[[ THE RECORDS, beginning ]]

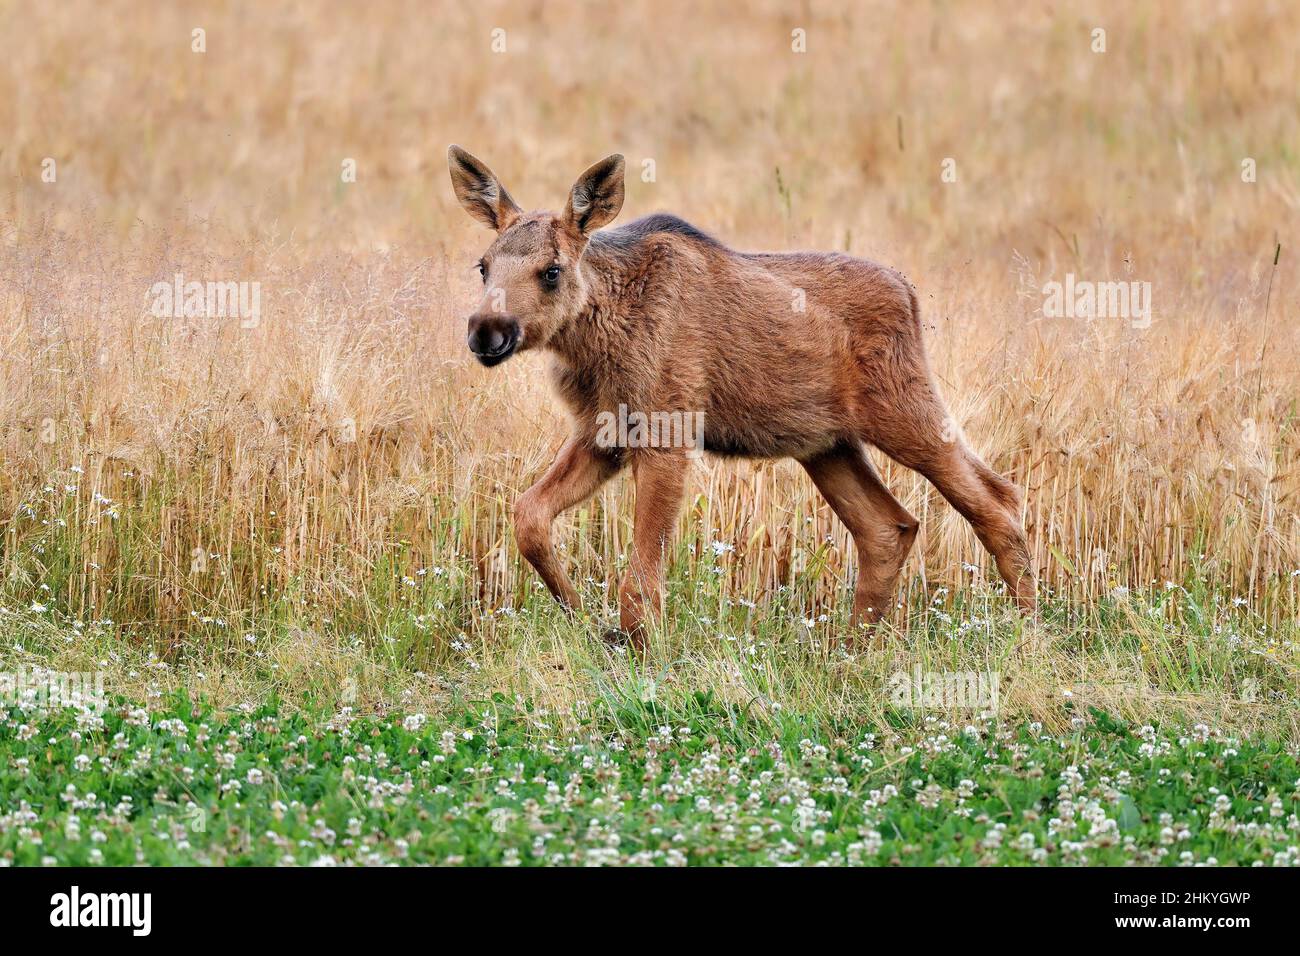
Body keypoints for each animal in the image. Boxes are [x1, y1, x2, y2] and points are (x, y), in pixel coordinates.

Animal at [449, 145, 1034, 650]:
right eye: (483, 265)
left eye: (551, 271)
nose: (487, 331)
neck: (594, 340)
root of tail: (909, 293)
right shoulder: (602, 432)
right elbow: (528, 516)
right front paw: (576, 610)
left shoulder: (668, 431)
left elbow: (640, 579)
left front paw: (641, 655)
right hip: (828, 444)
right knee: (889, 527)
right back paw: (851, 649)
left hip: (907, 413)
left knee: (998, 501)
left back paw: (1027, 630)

[[ THE RECORDS, end ]]

[EXERCISE INSTRUCTIONS]: The data shown above must be printed again exactly, with no images included.

[EXERCISE RESPONSE]:
Body keypoints for each animal in the image. Boxes are [x1, y1, x2, y2] and points are (x, y), in pixel coordinates.

Animal at [449, 145, 1034, 650]:
right eye: (483, 265)
left eye: (551, 271)
nose: (487, 331)
neck: (594, 340)
root of tail: (909, 293)
right shoulder: (602, 432)
right elbow: (528, 516)
right front paw: (576, 610)
left shoulder: (668, 431)
left elbow: (640, 579)
left front paw: (641, 655)
right hip: (828, 444)
right knee: (889, 527)
right back paw: (851, 649)
left hip: (907, 413)
left knee: (998, 501)
left back paw: (1027, 630)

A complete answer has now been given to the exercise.